Even artists—not known for their love of art fairs—enjoyed Paris Internationale’s format. French artist Christine Rebet, represented by Bureau in New York, was delighted to see ink illustrations from her animated film, Breathe In, Breathe Out, facing freestanding works displayed on poles by Portuguese artist Ana Jotta. 

Some dealers, meanwhile, felt it was nevertheless critical to speak about the art in person. “Just to be able to have that interface with people is so important, of course, given the circumstances, it was a great solution,” said Robbie Fitzpatrick, owner of Fitzpatrick Gallery of LA and Paris, which had planned on showing at FIAC. “I probably wouldn’t in the future feel so comfortable shipping work and letting it speak for itself.” 

At Paris Internationale, Fitzpatrick represented Mathis Altmann, who explores the line between leisure and labor in his work. (One of his ironic neon signs reads “wewontwork” in the font of the embattled coworking space WeWork.)  

Installation view of “Supersalon,” courtesy Paris Internationale.

In the early days of the fair, Fitzpatrick sold three pieces by Mathis Altmann, who explores the line between leisure and labor, ranging from €8,000 to €15,000. (One of his ironic neon signs reads “wewontwork” in the font of the embattled coworking space WeWork.)  

Other early sales included three sculptures by Hamish Pearch—quotidian objects metamorphosing as mushrooms sprout out of them—priced between €2,100 and €3,600 at Galerie Sans Titre (2016). Meanwhile, Wilfried Lentz of Rotterdam sold an €11,000 work by Patricia Kaersenhout, from her “Food for Thought” textile banner series celebrating feminist women of Caribbean descent, to a major institution. 

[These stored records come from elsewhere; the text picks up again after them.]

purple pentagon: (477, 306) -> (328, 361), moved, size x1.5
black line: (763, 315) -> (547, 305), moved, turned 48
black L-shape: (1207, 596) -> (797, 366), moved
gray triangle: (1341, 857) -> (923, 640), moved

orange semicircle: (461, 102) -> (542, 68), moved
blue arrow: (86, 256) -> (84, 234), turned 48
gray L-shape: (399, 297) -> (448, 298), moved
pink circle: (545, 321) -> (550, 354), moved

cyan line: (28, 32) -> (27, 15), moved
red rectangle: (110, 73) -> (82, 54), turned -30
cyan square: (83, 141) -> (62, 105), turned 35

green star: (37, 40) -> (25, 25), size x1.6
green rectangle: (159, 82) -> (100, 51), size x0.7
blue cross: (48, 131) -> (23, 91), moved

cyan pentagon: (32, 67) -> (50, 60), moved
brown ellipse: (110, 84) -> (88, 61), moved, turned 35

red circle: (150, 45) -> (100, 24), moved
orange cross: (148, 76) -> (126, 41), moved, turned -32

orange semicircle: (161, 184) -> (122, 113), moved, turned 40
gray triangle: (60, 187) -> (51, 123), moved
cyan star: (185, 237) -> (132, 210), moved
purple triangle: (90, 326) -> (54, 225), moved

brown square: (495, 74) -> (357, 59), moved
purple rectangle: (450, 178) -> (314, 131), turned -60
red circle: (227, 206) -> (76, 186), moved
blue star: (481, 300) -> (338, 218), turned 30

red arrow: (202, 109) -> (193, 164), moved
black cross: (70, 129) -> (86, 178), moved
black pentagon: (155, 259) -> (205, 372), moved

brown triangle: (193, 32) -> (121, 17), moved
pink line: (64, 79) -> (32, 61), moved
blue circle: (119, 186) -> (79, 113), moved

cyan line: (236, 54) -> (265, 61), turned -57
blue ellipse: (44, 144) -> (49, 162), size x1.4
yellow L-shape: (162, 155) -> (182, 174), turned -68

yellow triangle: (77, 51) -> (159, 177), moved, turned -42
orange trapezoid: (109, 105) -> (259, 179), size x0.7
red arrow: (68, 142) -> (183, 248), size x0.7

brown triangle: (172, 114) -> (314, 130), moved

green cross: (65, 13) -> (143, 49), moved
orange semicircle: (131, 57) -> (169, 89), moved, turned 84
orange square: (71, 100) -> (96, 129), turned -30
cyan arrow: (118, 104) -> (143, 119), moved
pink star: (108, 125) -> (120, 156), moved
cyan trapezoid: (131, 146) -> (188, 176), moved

For dealers like Bianca d’Alessandro of Copenhagen, the ability to present art in person was imperative. A new series of trompe l’oeil painting-sculptures by Steffen Jørgensen, she noted, would not fully translate online. (“My paintings,” the artist has said, “are lying about [their] own surface and content.”)

Sometimes, seeing the real thing is the only way to get the truth.